SIMBAD references

NGC 1569 is a nearby dwarf irregular galaxy which underwent an intense burst of star formation 10-40 Myr ago. We present observations that reach surface brightnesses 2-80 times fainter than previous radio continuum observations and the first radio continuum polarization observations of this galaxy at 20 cm, 13 cm, 6 cm, and 3 cm. These observations allow us to probe the relationship of the magnetic field of NGC 1569 to the rest of its interstellar medium (ISM). We confirm the presence of an extended radio continuum halo at 20 cm and see for the first time the radio continuum feature associated with the western Hα arm at wavelengths shorter than 20 cm.

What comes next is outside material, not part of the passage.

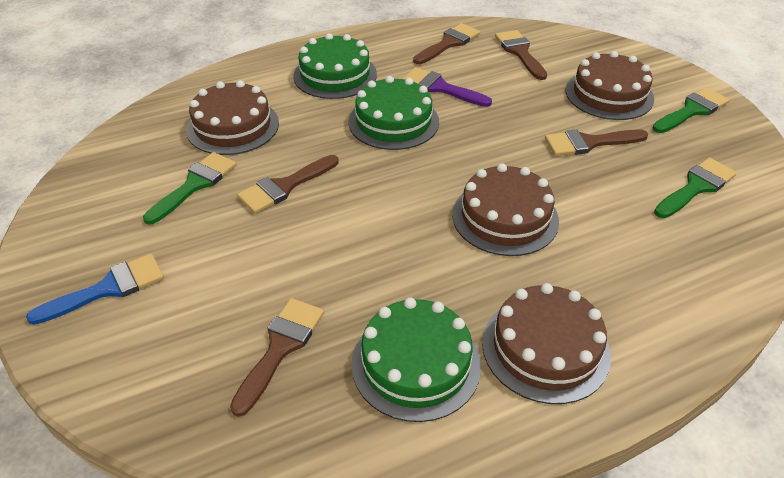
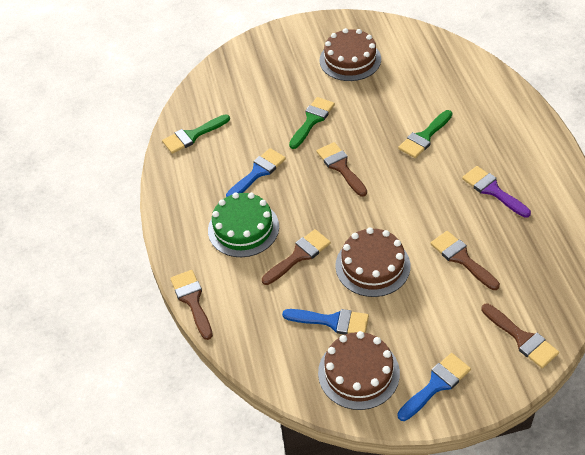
blue brush: 1 -> 3
brown cake: 4 -> 3
green cake: 3 -> 1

Although, in general, the spectral indices derived for this galaxy steepen as one moves into the halo of the galaxy, there are filamentary regions of flat spectral indices extending to the edge of the galaxy. The spectral index trends in this galaxy support the theory that there is a convective wind at work in this galaxy. There is strong polarized emission at 3 cm and 6 cm and weak polarized emission at 20 cm and 13 cm. We estimate that the thermal fraction is 40%-50% in the center of the galaxy and falls off rapidly with height above the disk. Using this estimate, we derive a total magnetic field strength of 38 µG in the central regions and 10-15 µG in the halo. The magnetic field is largely random in the center of the galaxy; the uniform field is ∼3-9 µG and is strongest in the halo. Using our total magnetic field strength estimates and the results of previous observations of NGC 1569, we find that the magnetic pressure is the same order of magnitude but, in general, a factor of a few less than the other components of the ISM in this galaxy. The uniform magnetic field in NGC 1569 is closely associated with the Hα bubbles and filaments. We suggest that a supernova-driven dynamo may be operating in this galaxy. Based on our pressure estimates and the morphology of the magnetic field, the outflow of hot gas from NGC 1569 is clearly shaping the magnetic field, but the magnetic field in turn may be aiding the outflow by channeling gas out of the disk of the galaxy. Dwarf galaxies with extended radio continuum halos like that of NGC 1569 may play an important role in magnetizing the intergalactic medium.